■ **TRY IT**
Please copy each line below that contains the word "shoulder".

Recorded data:

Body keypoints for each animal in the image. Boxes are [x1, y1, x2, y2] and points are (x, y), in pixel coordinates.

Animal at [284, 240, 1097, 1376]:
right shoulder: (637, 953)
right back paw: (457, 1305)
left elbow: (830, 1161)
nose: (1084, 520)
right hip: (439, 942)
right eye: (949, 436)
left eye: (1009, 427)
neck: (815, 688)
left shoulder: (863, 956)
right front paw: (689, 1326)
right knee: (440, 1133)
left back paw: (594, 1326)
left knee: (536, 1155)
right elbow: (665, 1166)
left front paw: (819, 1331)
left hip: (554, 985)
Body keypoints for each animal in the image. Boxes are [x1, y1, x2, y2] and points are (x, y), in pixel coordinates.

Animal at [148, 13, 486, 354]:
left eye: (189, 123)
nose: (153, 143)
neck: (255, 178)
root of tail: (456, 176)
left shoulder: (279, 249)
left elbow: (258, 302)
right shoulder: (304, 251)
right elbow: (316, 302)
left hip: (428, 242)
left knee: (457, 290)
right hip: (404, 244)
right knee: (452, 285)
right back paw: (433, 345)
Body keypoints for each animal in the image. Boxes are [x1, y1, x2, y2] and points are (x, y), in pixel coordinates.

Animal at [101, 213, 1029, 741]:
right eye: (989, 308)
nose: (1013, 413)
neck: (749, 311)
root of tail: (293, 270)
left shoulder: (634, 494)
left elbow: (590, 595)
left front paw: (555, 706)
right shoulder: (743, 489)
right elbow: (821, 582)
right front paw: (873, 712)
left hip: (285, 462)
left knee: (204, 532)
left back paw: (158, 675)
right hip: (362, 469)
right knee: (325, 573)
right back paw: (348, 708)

■ **EXERCISE ANSWER**
right shoulder: (637, 953)
left shoulder: (863, 956)
left shoulder: (279, 249)
right shoulder: (304, 251)
left shoulder: (634, 494)
right shoulder: (743, 489)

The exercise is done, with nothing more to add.